Your job is to return each record exactly, minus any pictures.

(Front-end code change data)
________________
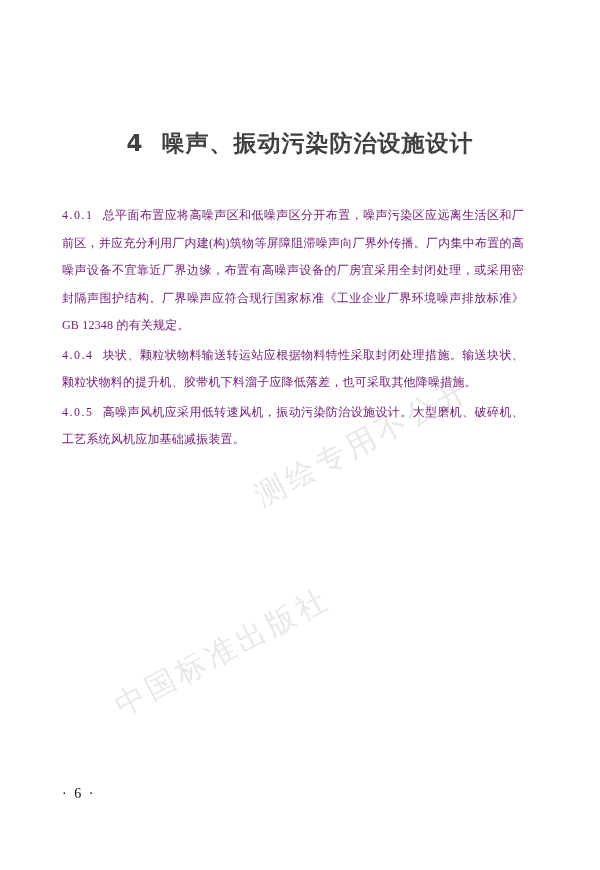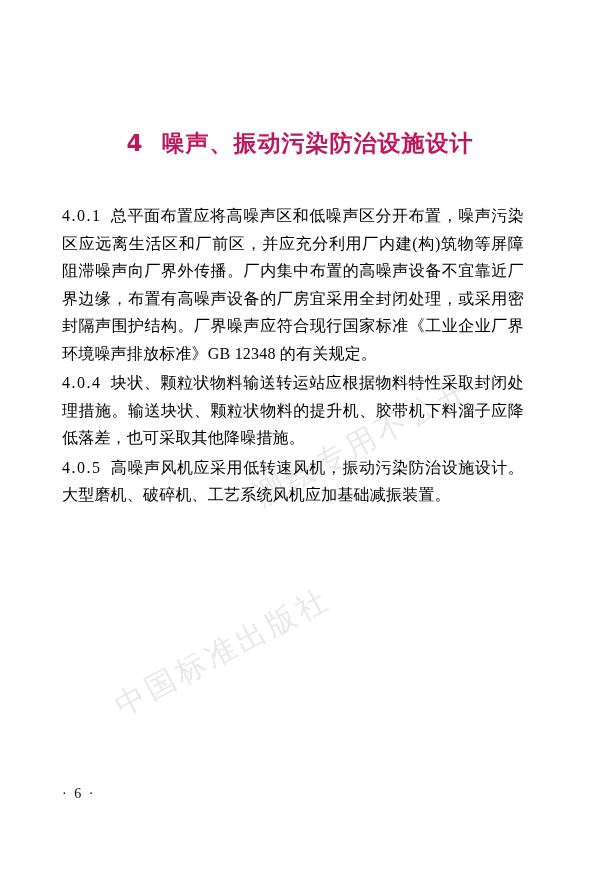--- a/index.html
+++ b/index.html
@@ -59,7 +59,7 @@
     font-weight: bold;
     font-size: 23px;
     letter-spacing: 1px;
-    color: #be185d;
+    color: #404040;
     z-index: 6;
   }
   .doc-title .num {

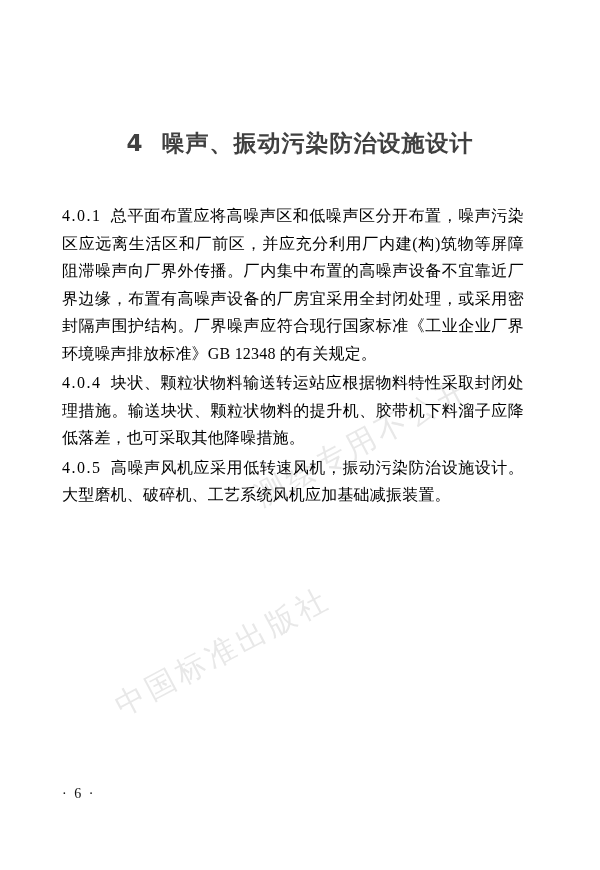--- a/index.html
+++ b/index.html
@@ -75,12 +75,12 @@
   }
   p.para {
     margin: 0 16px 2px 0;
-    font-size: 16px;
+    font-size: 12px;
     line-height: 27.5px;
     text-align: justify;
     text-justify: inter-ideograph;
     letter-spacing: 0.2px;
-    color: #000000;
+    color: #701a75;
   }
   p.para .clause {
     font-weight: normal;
________________
• [EXPECTED ANSWER]:
--- a/index.html
+++ b/index.html
@@ -59,7 +59,7 @@
     font-weight: bold;
     font-size: 23px;
     letter-spacing: 1px;
-    color: #be185d;
+    color: #404040;
     z-index: 6;
   }
   .doc-title .num {

--- a/index.html
+++ b/index.html
@@ -75,12 +75,12 @@
   }
   p.para {
     margin: 0 16px 2px 0;
-    font-size: 16px;
+    font-size: 12px;
     line-height: 27.5px;
     text-align: justify;
     text-justify: inter-ideograph;
     letter-spacing: 0.2px;
-    color: #000000;
+    color: #701a75;
   }
   p.para .clause {
     font-weight: normal;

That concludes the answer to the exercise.